Tornado charts are often used to compare distributions, in the form of back-to-back histograms. Tornado charts are particularly popular for comparing closely related populations, such as male and female age distributions. In this context they are known as “population pyramids”. Tornado charts are attractive, but I don’t think they are as effective as they at first seem to be. To illustrate this point, I went toand found the following age data for males and females:
|0 – 4||20,362,338||21,270,982|
|5 – 9||19,433,506||20,312,348|
|10 – 14||19,759,032||20,720,770|
|15 – 19||21,098,748||22,210,796|
|20 – 24||20,459,024||21,463,444|
|25 – 29||20,468,426||21,051,428|
|30 – 34||19,181,668||19,505,666|
|35 – 39||20,974,366||21,055,280|
|40 – 44||22,001,868||21,731,666|
|45 – 49||23,132,456||22,551,750|
|50 – 54||21,442,384||20,542,978|
|55 – 59||18,847,148||17,709,266|
|60 – 64||15,061,074||13,778,138|
|65 – 69||11,515,338||10,053,366|
|70 – 74||9,454,922||7,713,210|
|75 – 79||8,416,580||6,167,808|
|80 – 84||6,952,558||4,312,468|
We can make the two histograms from this data, one for the female population and the other for the male population.

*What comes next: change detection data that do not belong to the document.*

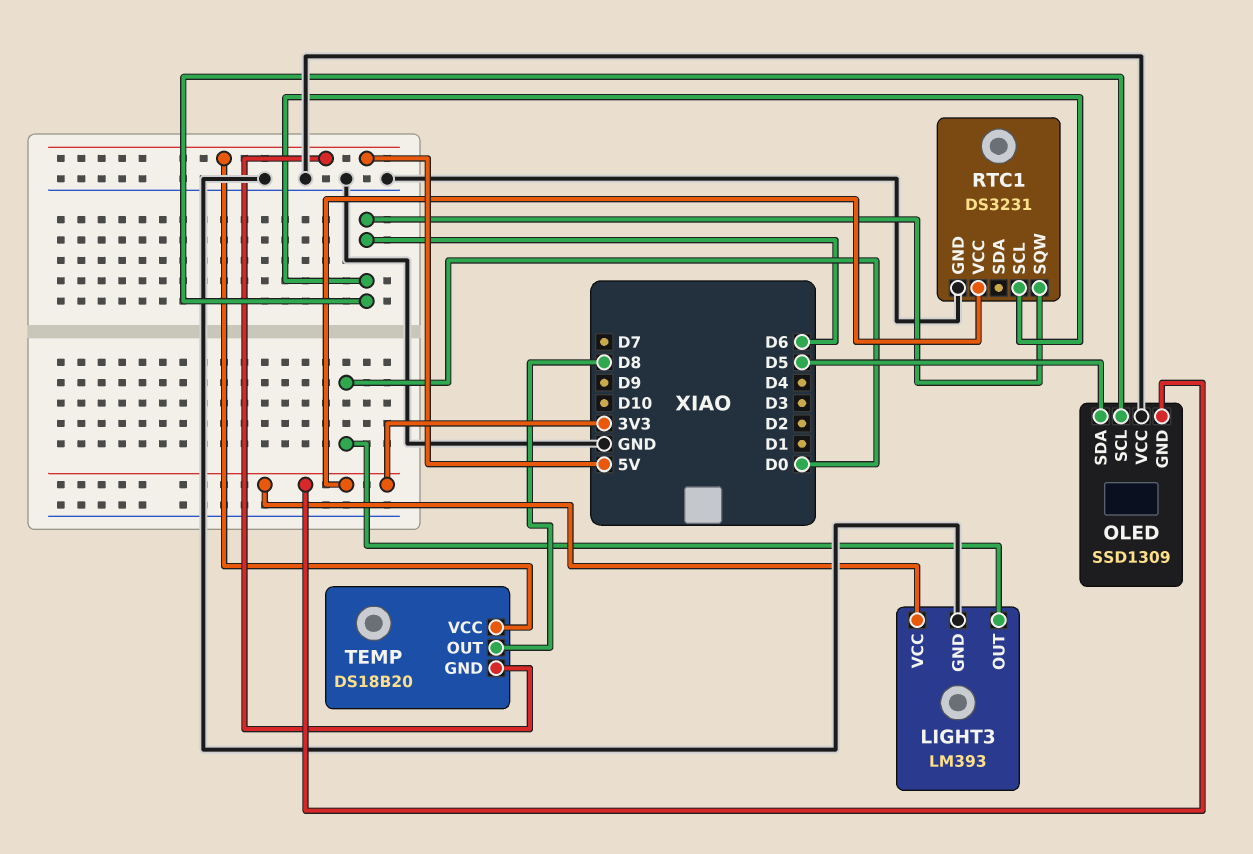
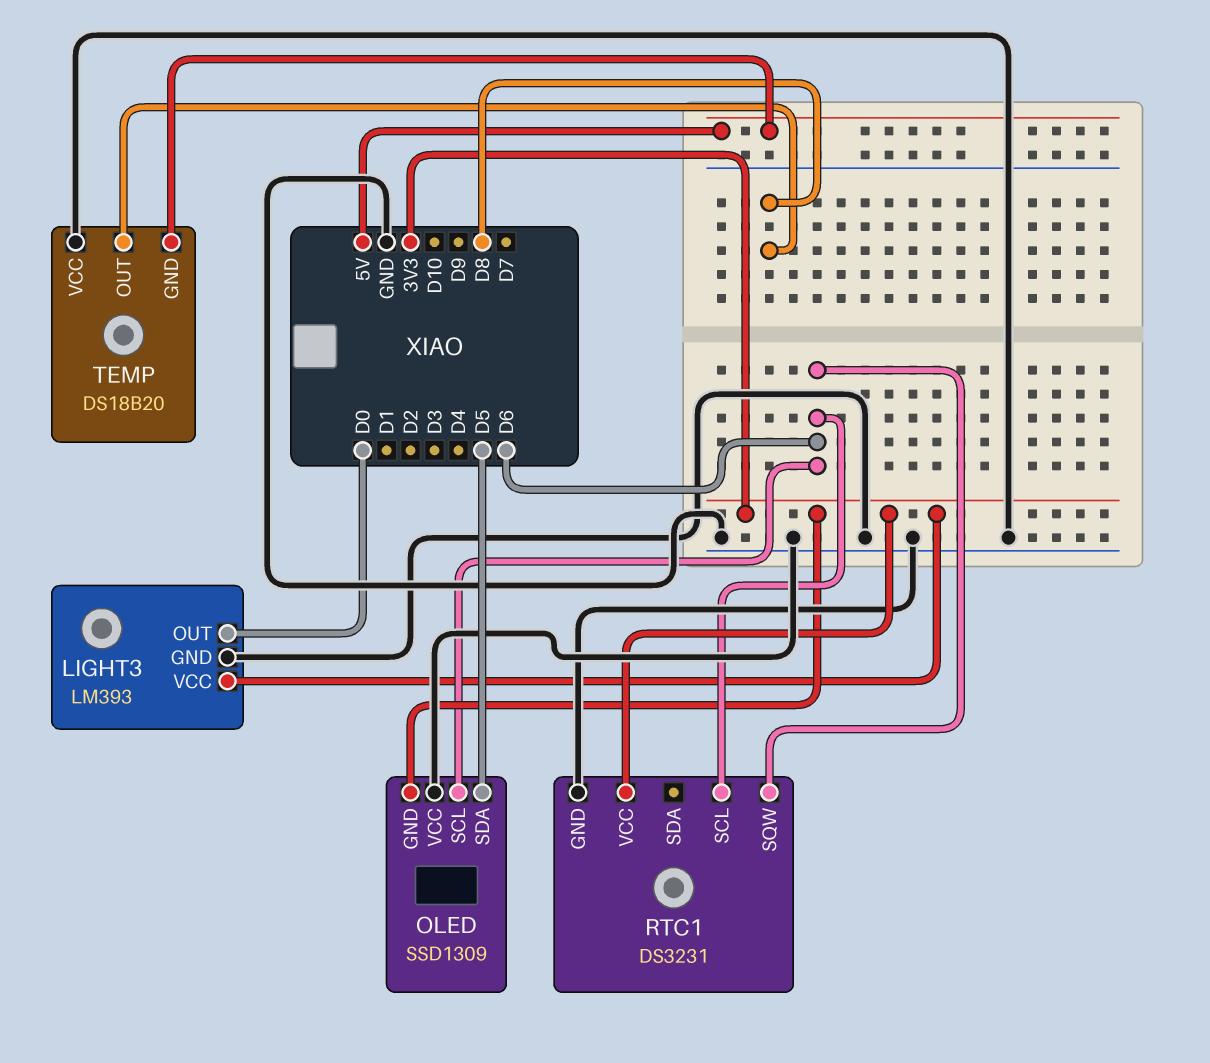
TEMP pin VCC: 5V -> GND

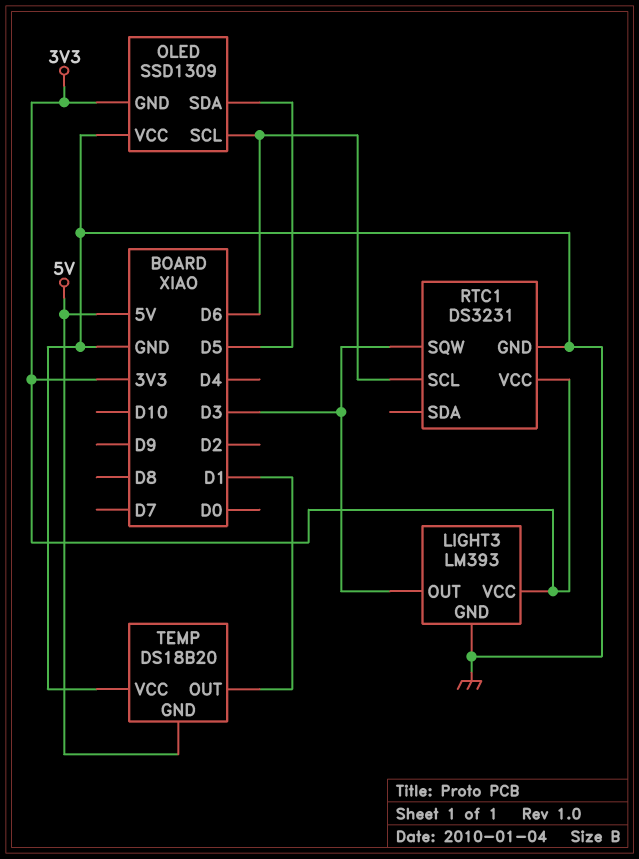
LIGHT3 pin OUT: D0 -> D3
RTC1 pin SQW: D6 -> D3
TEMP pin OUT: D8 -> D1

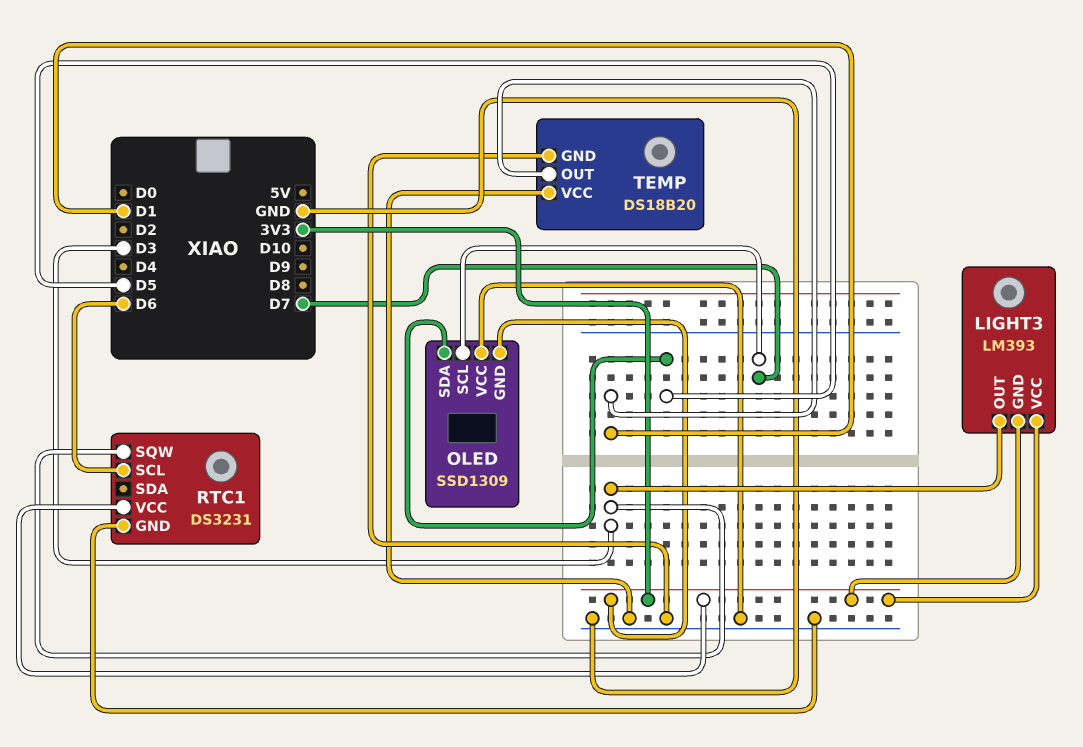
LIGHT3 pin GND: GND -> 3V3
OLED pin SCL: D6 -> D7
TEMP pin GND: 5V -> GND

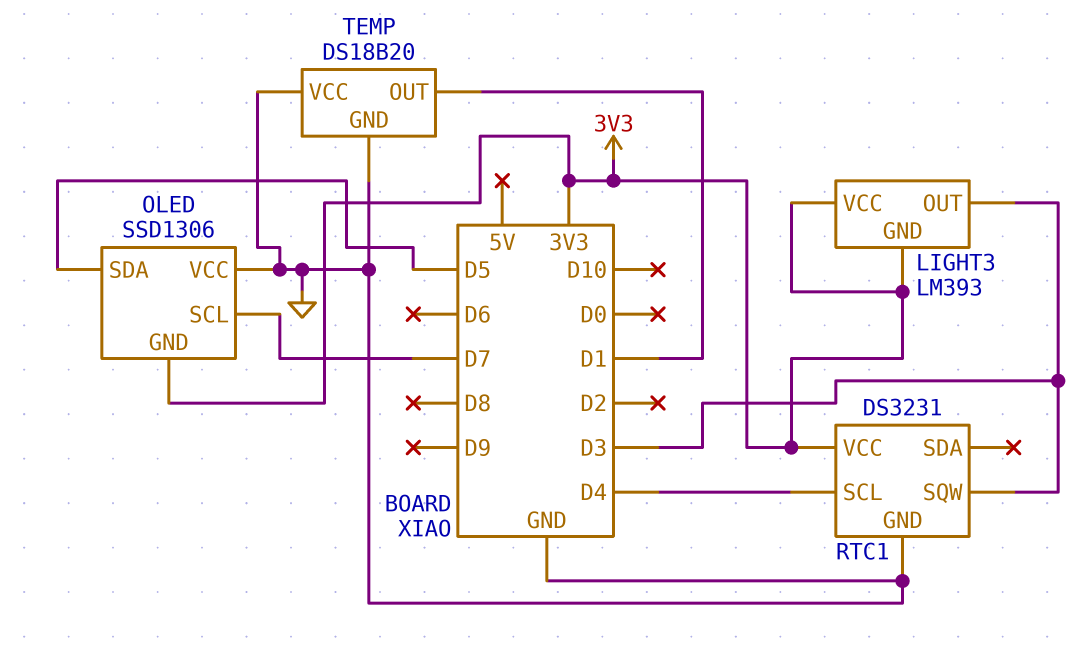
OLED: SSD1309 -> SSD1306
RTC1 pin SCL: D6 -> D4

The histograms present the data in separate charts, which makes them tricky to compare, while the vertical age group labels on the horizontal axis are difficult to read. A tornado chart combines the data by rotating these two charts so their categories are arranged vertically, and placing them back to back.
Although the category labels are now horizontally oriented, they are still difficult to read because they are partially obscured by the bars they overlay. This is often fixed by putting the labels on the side of the chart, which unfortunately puts them close to only one of the populations.
This is also sometimes addressed by splitting the chart halves and inserting the labels between the two populations. This is probably the best of the tornado chart options, because the labels are located at the baselines of each distribution.
While a tornado chart seems like a good approach for comparing similar distributions, I am always somewhat distracted by the optical illusion in which an image seems to switch between a goblet and two profiles in silhouette.
Another problem is that the two populations are more difficult to compare than we think when we view the chart. In the last tornado above, we can clearly see the greater female population in the oldest age groups, and we can see the baby boomer peak in the 45-49 age group. We cannot easily detect the differences between any age groups younger than about 60-64, because the bars move away from each other.
This problem can be solved by putting the bars on the same side of the category axis, in a clustered bar chart. We can easily see the differences between male and female populations in all age groups. In groups up to 30-34, the males have greater numbers; at 35-39 the numbers are very close to the same, and from 40-44 upwards, females have larger numbers, and the differences increase with age. An advantage is that the chart shows the populations with the same resolution as above in less space, because the data only extends in one direction from the category axis.
The problem with the clustered bar chart is that the alternating bar colors disrupt the smooth display of the distributions, and in some cases the distributions may be made to appear offset, because of the placement of the bars side-by-side rather than one atop the other. Jorge Camoes has written about population pyramids in How-to screencasts: Population pyramids in Excel and Animation and demographic information visualization. Jorge also thinks these charts are not as effective as they might be, and he suggests the use of overlapping bars, with one displayed as an outline rather than a filled bar. This approach gives a better impression of smooth distributions than the clustered bar chart above, but the different formatting gives different emphasis to the filled bar and outlined bar. The two charts below show the same data, but the initial impressions each gives are different.
A different choice of colors may improve the uniformity of the two series, but not completely. A black line and a light gray fill give the series more equal weight than the blues and reds above.
I’ve written about dot plots on my web site, where I’ve also linked to other sources: Good Graphs for Better Business, by William S. Cleveland and N.I. Fisher, Dot Plots: A Useful Alternative to Bar Charts, by Naomi B. Robbins, Ph.D., Compare Metrics by Category Using Excel Dot Plot Charts, by Charley Kyd, and , by Kelly O’Day. Jorge Camoes also finds them a suitable replacement for population pyramids in Population pyramids in Excel. This is a good data set to display in a dot plot. The lines clearly show the distributions for both populations, as well as the relative populations in each age range.